- **Records to use**
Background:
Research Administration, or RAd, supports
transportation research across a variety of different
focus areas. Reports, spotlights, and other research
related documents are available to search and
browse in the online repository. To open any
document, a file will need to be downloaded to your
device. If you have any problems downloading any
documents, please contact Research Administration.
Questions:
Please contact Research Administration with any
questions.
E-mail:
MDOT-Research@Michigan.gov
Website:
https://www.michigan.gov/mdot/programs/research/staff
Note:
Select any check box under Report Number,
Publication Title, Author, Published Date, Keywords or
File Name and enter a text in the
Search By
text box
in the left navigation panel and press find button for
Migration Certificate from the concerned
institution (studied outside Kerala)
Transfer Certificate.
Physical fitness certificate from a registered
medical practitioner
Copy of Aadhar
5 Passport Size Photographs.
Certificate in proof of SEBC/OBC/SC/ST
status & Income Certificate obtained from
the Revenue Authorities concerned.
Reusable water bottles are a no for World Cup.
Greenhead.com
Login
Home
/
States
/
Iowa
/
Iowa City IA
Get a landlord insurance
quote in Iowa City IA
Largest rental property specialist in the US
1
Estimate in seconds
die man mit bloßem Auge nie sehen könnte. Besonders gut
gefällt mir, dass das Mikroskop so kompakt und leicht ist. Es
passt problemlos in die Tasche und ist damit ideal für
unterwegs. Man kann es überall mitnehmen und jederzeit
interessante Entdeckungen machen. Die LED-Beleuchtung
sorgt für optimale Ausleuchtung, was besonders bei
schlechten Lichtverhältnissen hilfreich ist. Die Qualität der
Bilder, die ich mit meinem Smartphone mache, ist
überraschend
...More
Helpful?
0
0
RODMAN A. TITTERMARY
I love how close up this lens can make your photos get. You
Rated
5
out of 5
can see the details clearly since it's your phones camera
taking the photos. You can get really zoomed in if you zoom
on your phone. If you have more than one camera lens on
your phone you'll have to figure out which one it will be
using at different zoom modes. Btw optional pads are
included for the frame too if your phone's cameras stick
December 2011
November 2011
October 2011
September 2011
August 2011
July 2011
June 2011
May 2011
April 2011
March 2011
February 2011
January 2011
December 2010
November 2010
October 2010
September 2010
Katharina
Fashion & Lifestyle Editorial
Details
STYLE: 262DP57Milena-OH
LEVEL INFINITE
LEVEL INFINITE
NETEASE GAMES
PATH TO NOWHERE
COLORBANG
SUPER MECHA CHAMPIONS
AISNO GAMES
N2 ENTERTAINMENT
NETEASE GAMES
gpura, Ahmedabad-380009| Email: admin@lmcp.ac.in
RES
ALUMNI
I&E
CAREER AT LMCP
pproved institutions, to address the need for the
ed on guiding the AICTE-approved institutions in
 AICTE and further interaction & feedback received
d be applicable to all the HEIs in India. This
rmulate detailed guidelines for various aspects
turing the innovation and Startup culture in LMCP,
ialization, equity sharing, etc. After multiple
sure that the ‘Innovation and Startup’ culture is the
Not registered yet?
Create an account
==
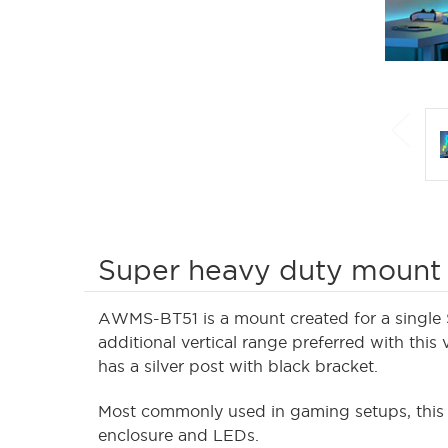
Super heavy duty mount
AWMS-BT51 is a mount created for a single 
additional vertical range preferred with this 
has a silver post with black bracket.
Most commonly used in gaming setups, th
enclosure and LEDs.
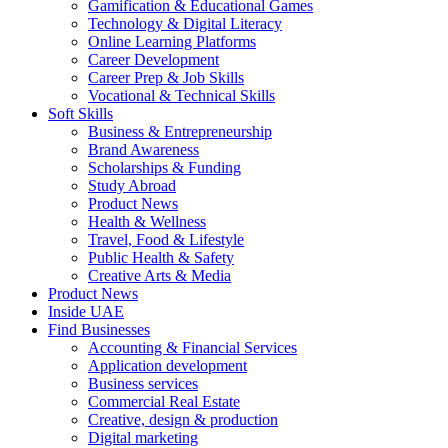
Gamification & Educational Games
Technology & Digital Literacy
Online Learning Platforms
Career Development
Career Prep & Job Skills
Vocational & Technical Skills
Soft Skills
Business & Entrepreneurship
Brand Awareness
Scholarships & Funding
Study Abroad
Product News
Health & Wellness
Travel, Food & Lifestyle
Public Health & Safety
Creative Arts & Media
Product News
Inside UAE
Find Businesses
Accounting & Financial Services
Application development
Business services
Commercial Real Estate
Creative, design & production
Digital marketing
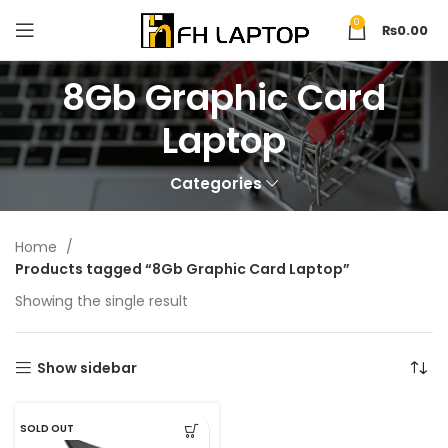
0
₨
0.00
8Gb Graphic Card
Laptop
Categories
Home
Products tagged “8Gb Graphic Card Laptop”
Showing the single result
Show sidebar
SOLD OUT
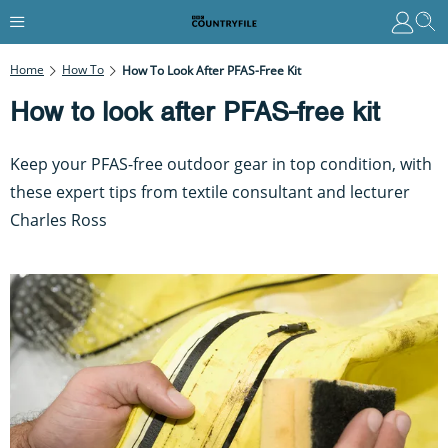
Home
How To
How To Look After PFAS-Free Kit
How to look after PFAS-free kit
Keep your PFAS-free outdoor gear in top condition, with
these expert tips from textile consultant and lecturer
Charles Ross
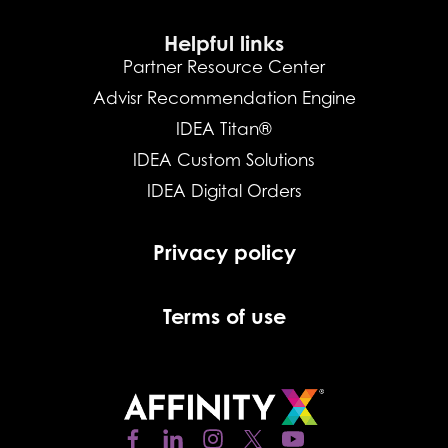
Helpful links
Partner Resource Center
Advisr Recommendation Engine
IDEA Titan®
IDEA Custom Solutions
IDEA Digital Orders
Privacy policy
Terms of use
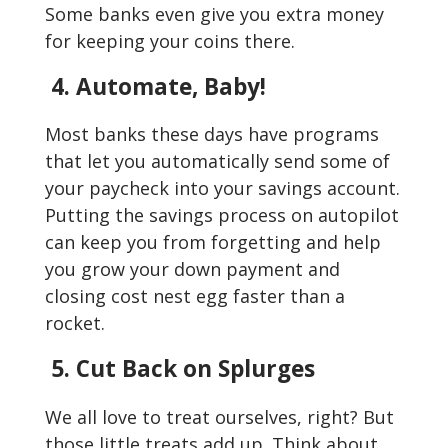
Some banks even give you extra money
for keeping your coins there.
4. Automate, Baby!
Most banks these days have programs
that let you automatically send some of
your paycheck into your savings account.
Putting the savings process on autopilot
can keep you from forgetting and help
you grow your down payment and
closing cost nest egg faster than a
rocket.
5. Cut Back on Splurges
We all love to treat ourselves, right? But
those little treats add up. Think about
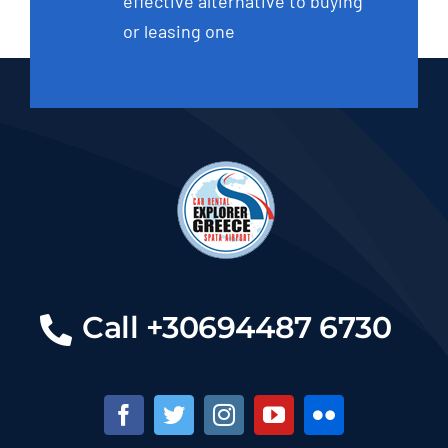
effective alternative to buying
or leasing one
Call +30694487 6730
---
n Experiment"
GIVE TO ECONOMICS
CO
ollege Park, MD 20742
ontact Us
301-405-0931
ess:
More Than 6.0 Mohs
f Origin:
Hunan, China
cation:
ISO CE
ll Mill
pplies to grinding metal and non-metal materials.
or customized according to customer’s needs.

- **Task brief**
Return the lines above from the one with "Find Businesses" through the one with "Keep your PFAS-free", verbatim and nothing else. Omit every picture.

- **Response**
Find Businesses
Accounting & Financial Services
Application development
Business services
Commercial Real Estate
Creative, design & production
Digital marketing
0
₨
0.00
8Gb Graphic Card
Laptop
Categories
Home
Products tagged “8Gb Graphic Card Laptop”
Showing the single result
Show sidebar
SOLD OUT
Home
How To
How To Look After PFAS-Free Kit
How to look after PFAS-free kit
Keep your PFAS-free outdoor gear in top condition, with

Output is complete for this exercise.